Romans 2:28 For no one is a Jew who is merely one outwardly, nor is circumcision outward and physical. 29 But a Jew is one inwardly, and circumcision is a matter of the heart, by the Spirit, not by the letter. His praise is not from man but from God.
We can have kids, but we must instill faith in them, an bring them into the new creation.
This interpretation is consistent with the OT and NT. True Circumcision has to do with a change of heart (“putting of the foreskins of your heart”). In Christ we die to fleshly effort. Only then can we truly “be fruitful and multiply.” Apart from him we can do nothing, we remain impotent spiritually.
We dare not depend on human effort to grow the church. Christ will grow his Church. He will use us, but it will be Christ in us, not our human effort, that will be effective!
Putting away sin, death to flesh:
Because circumcision of heart is mentioned repeatedly in both the OT and NT, this concept must be significant in understanding the deeper meaning of circumcision.
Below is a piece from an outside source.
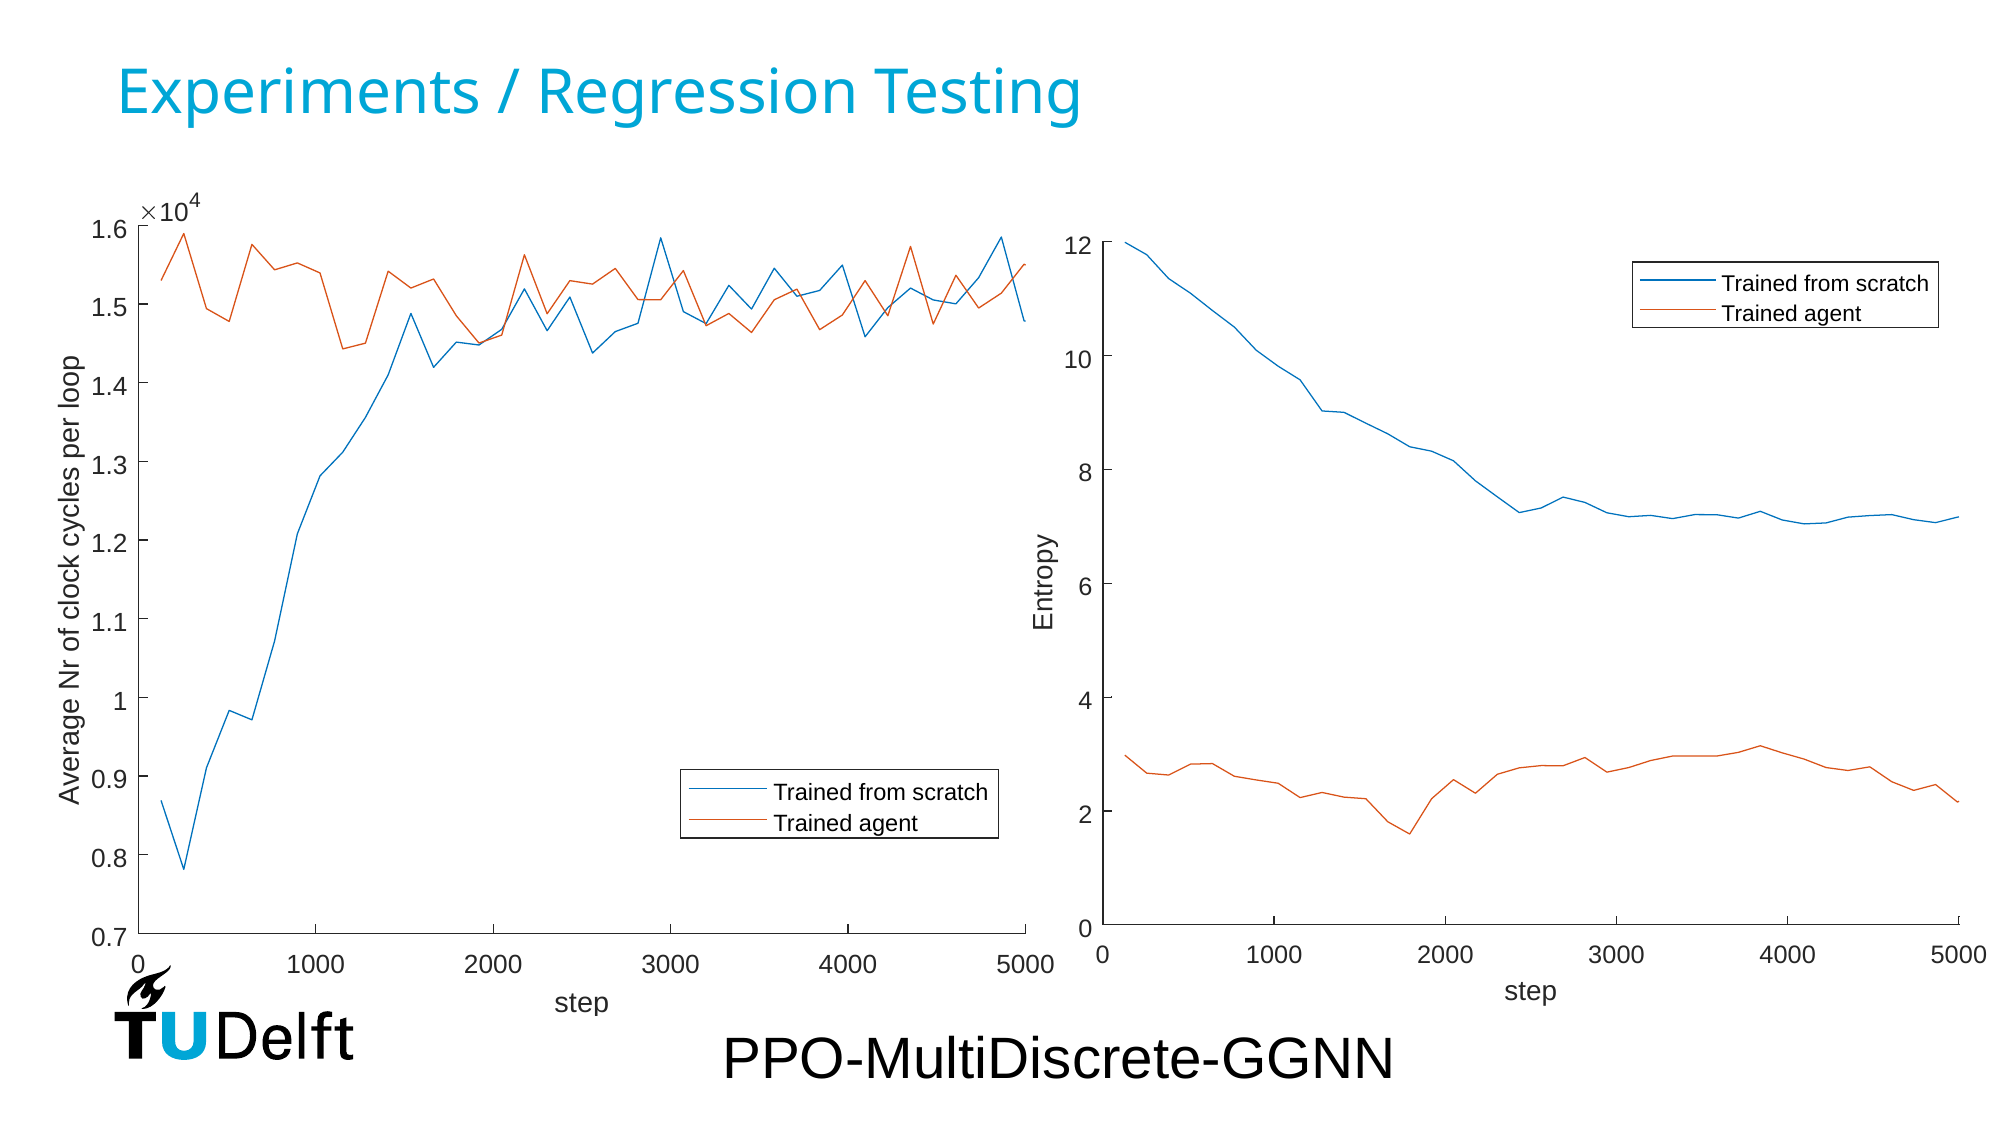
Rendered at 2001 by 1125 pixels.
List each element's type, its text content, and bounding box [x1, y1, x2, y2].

Leviticus 26:40 “But if they confess their iniquity and the iniquity of their fathers in their treachery that they committed against me, and also in walking contrary to me, 41 so that I walked contrary to them and brought them into the land of their enemies—if then their uncircumcised heart is humbled and they make amends for their iniquity,
Deuteronomy 10:16 Circumcise therefore the foreskin of your heart, and be no longer stubborn.
Deuteronomy 30:6 And the LORD your God will circumcise your heart and the heart of your offspring, so that you will love the LORD your God with all your heart and with all your soul, that you may live.
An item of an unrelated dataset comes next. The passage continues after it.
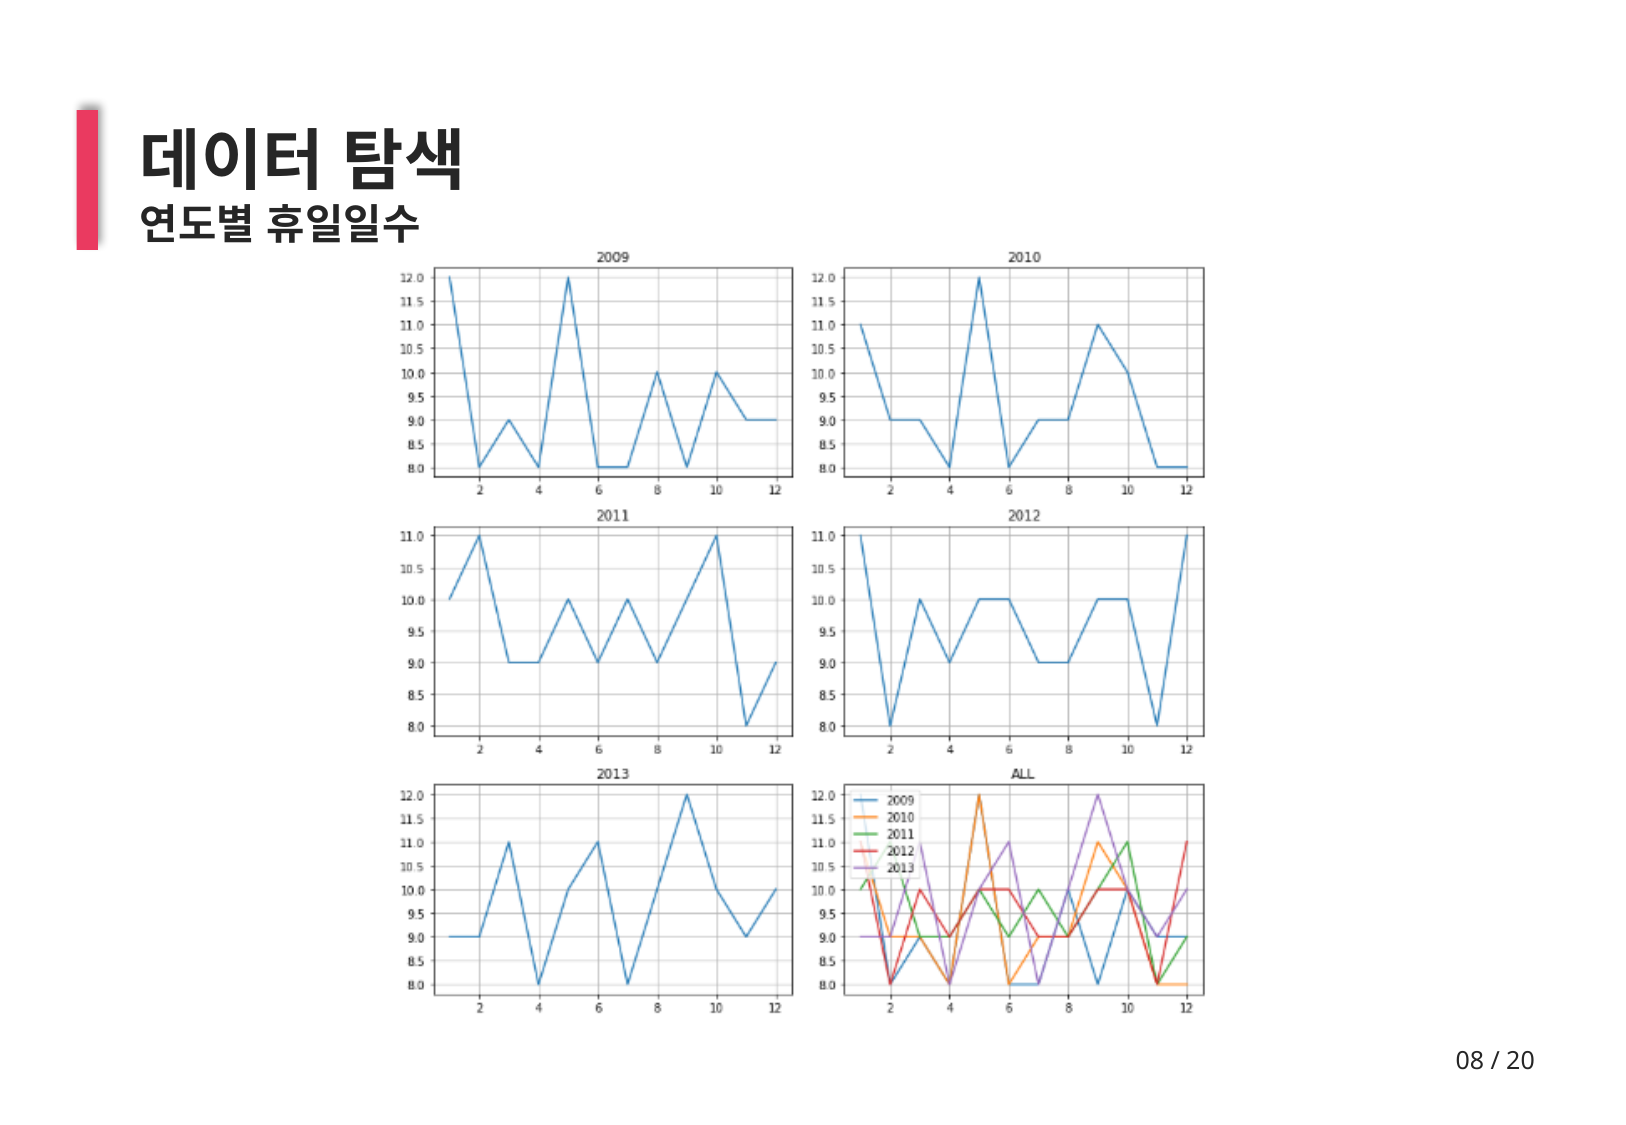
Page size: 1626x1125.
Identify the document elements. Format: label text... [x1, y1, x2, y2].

picture [371, 242, 1254, 1038]
text_box 08 / 20 [1440, 1037, 1560, 1082]
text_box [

Jeremiah 4:4 Circumcise yourselves to the LORD; remove the foreskin of your hearts, O men of Judah and inhabitants of Jerusalem; lest my wrath go forth like fire, and burn with none to quench it, because of the evil of your deeds.”
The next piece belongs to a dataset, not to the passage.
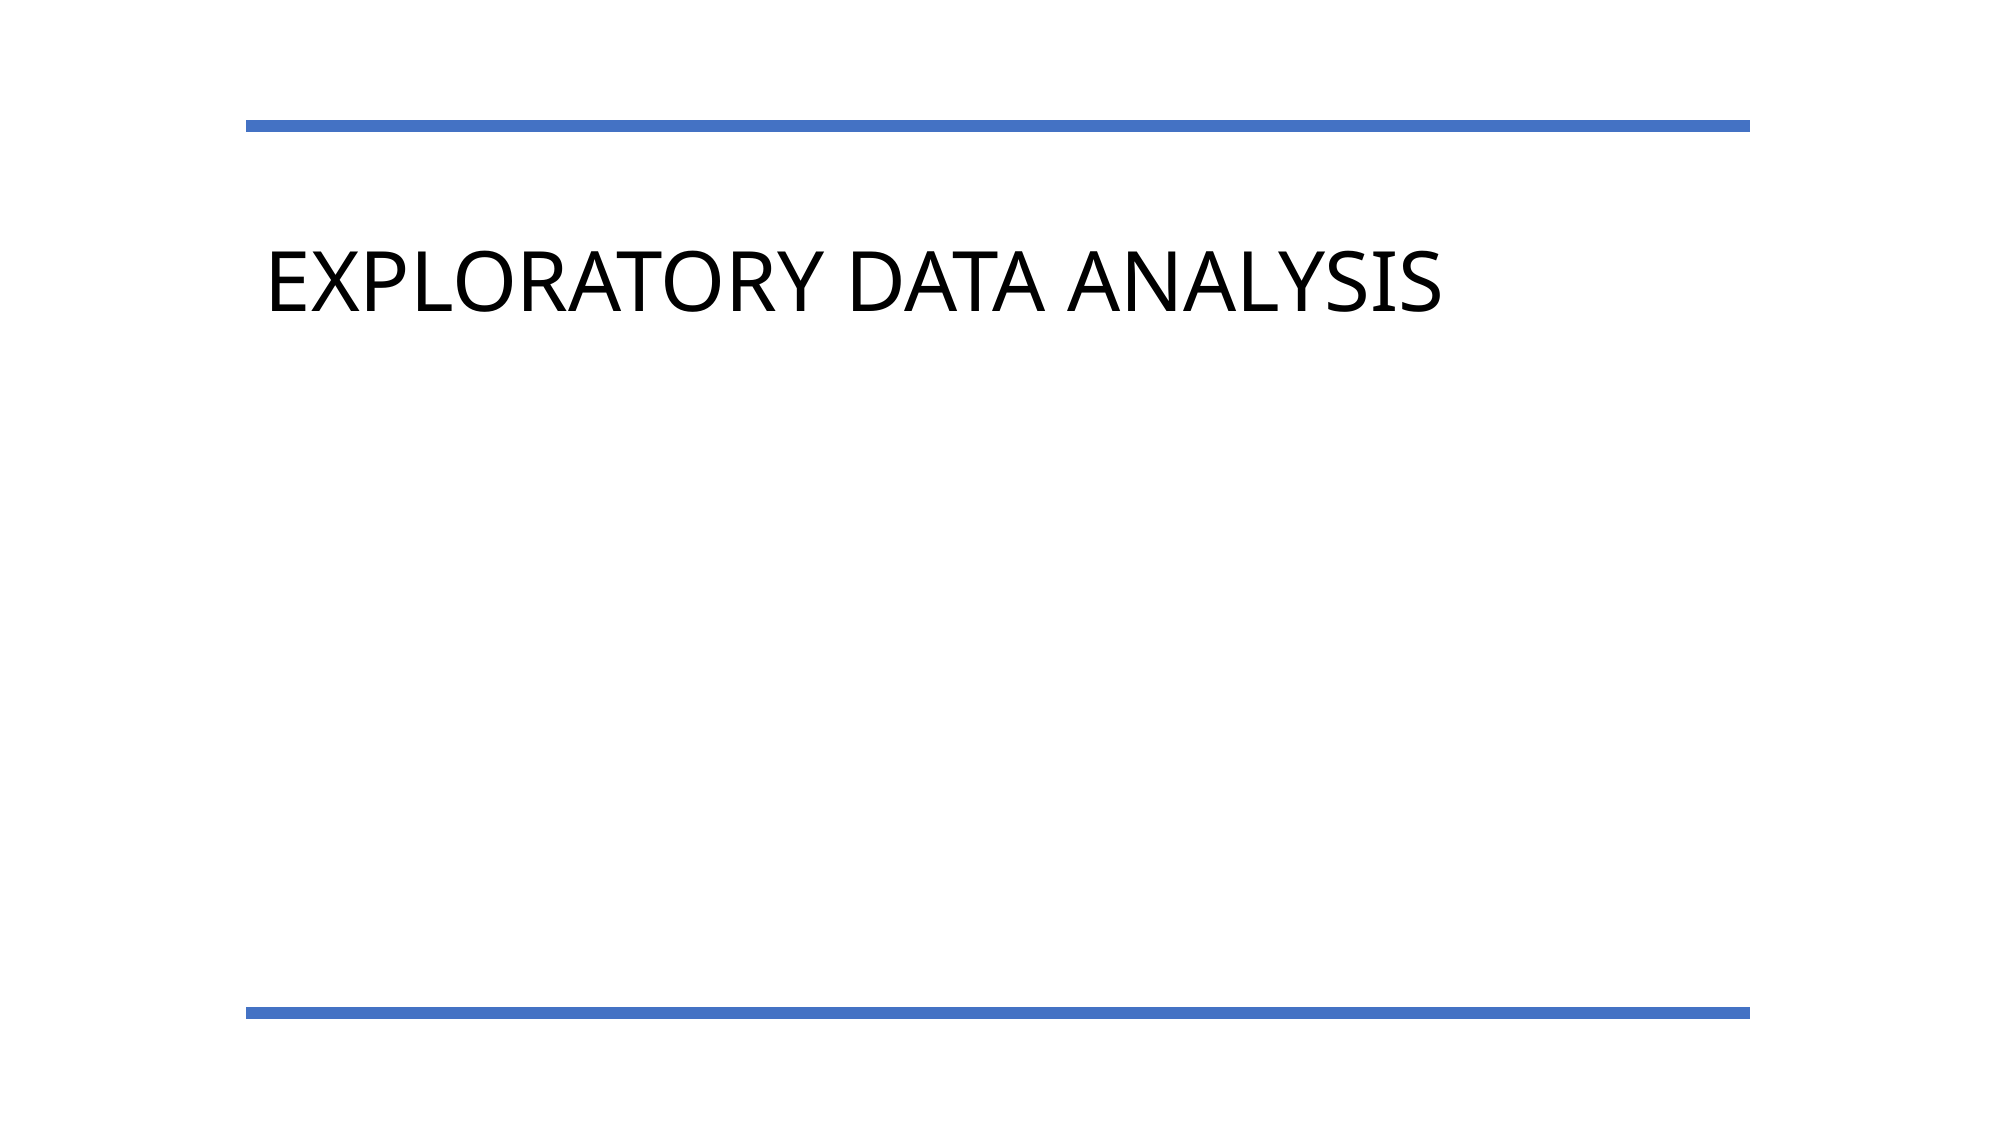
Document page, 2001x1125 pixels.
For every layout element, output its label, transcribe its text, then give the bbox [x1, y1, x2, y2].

title EXPLORATORY DATA ANALYSIS [249, 184, 1750, 338]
Jeremiah 9:26 Egypt, Judah, Edom, the sons of Ammon, Moab, and all who dwell in the desert who cut the corners of their hair, for all these nations are uncircumcised, and all the house of Israel are uncircumcised in heart.”
Acts 7:51 “You stiff-necked people, uncircumcised in heart and ears, you always resist the Holy Spirit. As your fathers did, so do you.
Romans 2:29 But a Jew is one inwardly, and circumcision is a matter of the heart, by the Spirit, not by the letter. His praise is not from man but from God.
We see from the prophets and Paul that circumcision was a symbol of putting away sin or the flesh. Uncircumcision represented a lack of purity, a lack of holiness. If one doesn’t “cut off” the flesh that person will be “cut off” from God’s people, the curse for sin.
Genesis 17:14 Any uncircumcised male who is not circumcised in the flesh of his foreskin shall be cut off from his people; he has broken my covenant.”
Jesus bore that curse for us on the cross; he was “cut off” by God for our sake. Our flesh is put to death as we are united with Christ. Thus our flesh is put to death, rendered inoperative. The sin and rebellion of flesh is removed from our hearts (interestingly, some Jewish Rabbis of the past note that the circumcised organ has the shape of a heart). This is the giving of a new heart. The foreskin was an unnecessary portion of flesh that could be symbolically cut away as our old nature must be cut off, put to death and a new heart given in Christ.
Conclusion
Let us circumcise our hearts that we might be useful to God and so that, through us, his Kingdom might advance as spiritual children are born anew by the Spirit into Christ. Only as we recognize that we have been crucified with Christ, and so learn to walk by the Spirit – to live by the life of Christ within us – will we be fruitful in our lives and in our ministries.